Let’s leave the urban modern present and consider the role of natural stones in human landscapes, perhaps within those of modern humans with apparently modern cognition in cultures which are not building monuments from such materials. Sarsen stones are often erroneously called erratics. This is wrong because they are not out of place geologically, merely represented the survival of cemented Tertiary deposits overlying the British chalk, perhaps moved small distances by periglacial processes. However, in terms of human perception the appear distinctive and separate from the natural landscape, isolated rocks or clusters of rock, lying on or emerging from the chalky ground surface. People in the past could not point to a clear exposure in a cliff of sarsen and large areas of the landscape they inhabited were devoid of such boulders.  To me it is inconceivable that hunter gatherers of the British Upper Palaeolithic or Mesolithic did not notice and attach some significance to these objects in the landscape. Isolated boulders or distinctive rock outcrops are a regular but distinctive feature of our planet’s surface and, where recorded in the ethnographic literature, will have attached cultural significance in the form of names, folk-memories and deeper mythologies.

Being part of an collective extended mind means that, once information establishes an orbit around an object, the information is not dependant on proximity to, or even persistence of, the object itself.  It’s continued presence does however facilitate access to and the coherence of the information itself.

The cogntive magic occurs in the space between cultural significance and the material objectivity of the stone, hill, tree, etc to which that information becomes attached.  This propensity for humans to attach cultural knowledge and significance to objects might allow us to start to speak of objects as possessing a quality of cultural gravity, that is the degree to which an object because of its size, shape and dissonance with the surrounding landscape, will effect a pull on human cognitive processes and start to place ideas in cultural orbit around them.  Landscapes from this perspective, even modern urban ones, will therefore have their own logic of attachment which we can begin to decode in terms of likely patterns of cognitive connection, extension and embedding of information.
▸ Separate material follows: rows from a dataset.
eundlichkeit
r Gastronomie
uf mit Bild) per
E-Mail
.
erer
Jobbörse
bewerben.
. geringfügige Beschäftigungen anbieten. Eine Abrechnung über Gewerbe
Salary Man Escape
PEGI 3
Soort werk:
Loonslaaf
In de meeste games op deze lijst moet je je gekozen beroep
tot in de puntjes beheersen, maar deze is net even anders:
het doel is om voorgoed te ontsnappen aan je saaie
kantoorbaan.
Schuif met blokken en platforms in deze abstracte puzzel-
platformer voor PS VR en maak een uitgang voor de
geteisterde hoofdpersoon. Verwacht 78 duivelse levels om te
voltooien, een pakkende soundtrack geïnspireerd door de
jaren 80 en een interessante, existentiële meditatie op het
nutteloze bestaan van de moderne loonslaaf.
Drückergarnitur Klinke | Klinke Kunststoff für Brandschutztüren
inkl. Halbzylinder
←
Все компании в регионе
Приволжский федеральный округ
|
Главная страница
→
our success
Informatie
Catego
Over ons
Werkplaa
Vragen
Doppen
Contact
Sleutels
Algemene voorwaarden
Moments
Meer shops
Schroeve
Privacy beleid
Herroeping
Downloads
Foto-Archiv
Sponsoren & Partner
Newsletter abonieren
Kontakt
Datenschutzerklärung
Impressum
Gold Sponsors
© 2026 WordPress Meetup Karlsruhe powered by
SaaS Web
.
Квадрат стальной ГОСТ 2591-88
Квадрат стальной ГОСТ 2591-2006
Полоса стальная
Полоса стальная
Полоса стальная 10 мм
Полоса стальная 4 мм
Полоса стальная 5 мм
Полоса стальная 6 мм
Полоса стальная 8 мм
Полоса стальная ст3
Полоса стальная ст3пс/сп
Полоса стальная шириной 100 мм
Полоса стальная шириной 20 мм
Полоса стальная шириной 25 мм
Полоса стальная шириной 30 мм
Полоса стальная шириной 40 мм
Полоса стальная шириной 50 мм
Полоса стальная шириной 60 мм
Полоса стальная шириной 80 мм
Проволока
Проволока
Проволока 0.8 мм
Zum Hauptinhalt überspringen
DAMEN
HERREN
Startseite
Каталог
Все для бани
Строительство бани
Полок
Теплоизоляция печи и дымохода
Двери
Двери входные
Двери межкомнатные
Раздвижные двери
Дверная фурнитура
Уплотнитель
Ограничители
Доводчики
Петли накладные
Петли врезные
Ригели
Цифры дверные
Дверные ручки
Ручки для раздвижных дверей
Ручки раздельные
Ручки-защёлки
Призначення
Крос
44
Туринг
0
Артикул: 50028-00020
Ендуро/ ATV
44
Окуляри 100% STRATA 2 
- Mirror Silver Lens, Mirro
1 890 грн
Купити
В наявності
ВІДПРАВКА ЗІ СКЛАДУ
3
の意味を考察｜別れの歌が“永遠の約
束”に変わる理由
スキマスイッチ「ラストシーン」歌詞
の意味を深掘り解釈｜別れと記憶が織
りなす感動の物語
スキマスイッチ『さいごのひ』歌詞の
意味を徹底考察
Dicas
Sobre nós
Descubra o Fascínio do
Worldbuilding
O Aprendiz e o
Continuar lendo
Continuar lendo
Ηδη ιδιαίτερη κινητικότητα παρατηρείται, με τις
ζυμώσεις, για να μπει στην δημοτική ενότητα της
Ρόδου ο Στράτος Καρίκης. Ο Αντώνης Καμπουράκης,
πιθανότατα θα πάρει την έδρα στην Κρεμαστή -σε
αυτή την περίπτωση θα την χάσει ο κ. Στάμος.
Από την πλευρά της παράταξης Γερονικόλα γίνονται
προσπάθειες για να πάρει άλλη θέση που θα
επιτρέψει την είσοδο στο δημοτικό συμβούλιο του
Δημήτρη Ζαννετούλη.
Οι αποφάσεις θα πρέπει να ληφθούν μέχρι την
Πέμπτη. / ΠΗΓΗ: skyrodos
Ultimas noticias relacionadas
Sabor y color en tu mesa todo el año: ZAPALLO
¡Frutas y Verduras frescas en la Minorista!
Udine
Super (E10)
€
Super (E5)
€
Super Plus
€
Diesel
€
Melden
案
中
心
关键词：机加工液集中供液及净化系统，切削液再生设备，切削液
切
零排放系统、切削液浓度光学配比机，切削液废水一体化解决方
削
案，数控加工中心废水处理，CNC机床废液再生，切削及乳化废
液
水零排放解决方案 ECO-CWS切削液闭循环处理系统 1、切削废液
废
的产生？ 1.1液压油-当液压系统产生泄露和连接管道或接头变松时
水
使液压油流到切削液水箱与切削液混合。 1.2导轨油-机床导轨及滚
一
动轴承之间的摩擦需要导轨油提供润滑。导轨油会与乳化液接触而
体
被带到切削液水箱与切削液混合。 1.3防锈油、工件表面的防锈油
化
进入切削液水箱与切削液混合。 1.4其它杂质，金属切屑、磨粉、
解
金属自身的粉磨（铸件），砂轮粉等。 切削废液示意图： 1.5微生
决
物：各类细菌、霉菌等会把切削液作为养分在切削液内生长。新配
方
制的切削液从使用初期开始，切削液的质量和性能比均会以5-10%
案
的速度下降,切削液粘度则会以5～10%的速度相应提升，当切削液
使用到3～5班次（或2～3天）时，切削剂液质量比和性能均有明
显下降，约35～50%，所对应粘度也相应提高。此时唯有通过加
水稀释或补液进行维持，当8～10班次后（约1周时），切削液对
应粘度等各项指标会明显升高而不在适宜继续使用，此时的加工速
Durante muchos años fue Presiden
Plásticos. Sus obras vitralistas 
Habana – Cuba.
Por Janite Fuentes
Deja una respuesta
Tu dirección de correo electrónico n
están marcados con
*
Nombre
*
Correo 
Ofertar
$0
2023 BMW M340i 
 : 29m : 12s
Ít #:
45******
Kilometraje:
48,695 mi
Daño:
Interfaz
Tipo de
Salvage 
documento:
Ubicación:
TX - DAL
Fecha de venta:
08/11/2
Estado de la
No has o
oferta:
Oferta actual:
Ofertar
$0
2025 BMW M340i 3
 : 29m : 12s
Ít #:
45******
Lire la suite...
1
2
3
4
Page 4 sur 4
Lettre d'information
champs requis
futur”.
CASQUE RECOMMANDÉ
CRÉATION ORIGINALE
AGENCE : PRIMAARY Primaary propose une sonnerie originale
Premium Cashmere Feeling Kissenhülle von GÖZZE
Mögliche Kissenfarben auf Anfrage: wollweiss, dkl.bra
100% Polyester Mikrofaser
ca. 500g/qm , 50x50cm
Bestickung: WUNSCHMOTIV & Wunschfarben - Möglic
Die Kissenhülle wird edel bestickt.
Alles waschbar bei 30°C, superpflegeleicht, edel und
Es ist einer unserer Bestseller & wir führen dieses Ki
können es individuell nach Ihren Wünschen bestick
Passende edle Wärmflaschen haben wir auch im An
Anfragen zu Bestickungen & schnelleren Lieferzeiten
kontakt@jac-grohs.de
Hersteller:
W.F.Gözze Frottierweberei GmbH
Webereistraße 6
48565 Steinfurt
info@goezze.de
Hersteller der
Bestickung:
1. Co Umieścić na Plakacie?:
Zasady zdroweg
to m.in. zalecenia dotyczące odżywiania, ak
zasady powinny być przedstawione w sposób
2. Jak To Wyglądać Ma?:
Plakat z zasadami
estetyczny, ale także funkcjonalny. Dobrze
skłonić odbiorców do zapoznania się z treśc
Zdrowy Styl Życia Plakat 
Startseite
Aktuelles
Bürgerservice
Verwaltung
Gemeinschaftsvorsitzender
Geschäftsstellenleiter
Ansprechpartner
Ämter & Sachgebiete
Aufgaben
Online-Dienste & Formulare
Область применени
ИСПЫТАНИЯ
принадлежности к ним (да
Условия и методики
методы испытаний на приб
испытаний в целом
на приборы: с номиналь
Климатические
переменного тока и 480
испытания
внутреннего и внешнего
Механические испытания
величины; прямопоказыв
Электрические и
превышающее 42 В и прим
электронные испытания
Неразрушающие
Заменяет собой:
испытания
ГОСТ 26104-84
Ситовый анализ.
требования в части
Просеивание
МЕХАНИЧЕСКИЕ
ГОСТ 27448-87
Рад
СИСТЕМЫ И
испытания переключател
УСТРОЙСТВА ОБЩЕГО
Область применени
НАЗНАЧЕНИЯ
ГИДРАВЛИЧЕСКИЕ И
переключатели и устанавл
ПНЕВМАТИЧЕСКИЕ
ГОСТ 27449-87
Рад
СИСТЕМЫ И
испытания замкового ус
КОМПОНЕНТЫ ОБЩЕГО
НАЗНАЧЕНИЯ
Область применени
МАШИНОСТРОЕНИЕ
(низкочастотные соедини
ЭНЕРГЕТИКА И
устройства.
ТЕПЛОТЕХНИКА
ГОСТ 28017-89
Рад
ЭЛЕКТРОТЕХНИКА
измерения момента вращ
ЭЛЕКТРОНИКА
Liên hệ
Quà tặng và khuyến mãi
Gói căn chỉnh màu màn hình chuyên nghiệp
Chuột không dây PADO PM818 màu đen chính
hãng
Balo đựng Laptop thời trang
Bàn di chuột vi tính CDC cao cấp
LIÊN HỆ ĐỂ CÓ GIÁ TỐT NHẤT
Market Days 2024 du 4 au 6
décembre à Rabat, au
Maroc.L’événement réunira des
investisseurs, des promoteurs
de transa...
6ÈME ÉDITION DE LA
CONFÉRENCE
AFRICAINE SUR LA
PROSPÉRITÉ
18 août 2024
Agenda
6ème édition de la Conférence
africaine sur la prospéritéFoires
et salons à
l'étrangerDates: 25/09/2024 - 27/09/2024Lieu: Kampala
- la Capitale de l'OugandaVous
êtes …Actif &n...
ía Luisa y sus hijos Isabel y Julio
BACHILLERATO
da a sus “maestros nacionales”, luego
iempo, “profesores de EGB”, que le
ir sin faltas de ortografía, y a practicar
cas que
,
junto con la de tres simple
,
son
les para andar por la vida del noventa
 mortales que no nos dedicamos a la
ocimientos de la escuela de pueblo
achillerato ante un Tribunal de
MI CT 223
‘Our’ stone and this little anecdote I’ve shared with you illustrates something I think we need to consider when understanding modern human cognition; the brain did not develop in a vacuum, information requires storage and behaviour is not entirely structured by agency.  We live within engineered worlds in which the stigmery of human life is clearly embedded and in which information is encoded consciously in real and virtual landscapes. The pre-conditions for the evolution of this complex, information-saturated and intricately connectedly world may well lie in the structure of landscapes and the mute natural objects we encounter in them.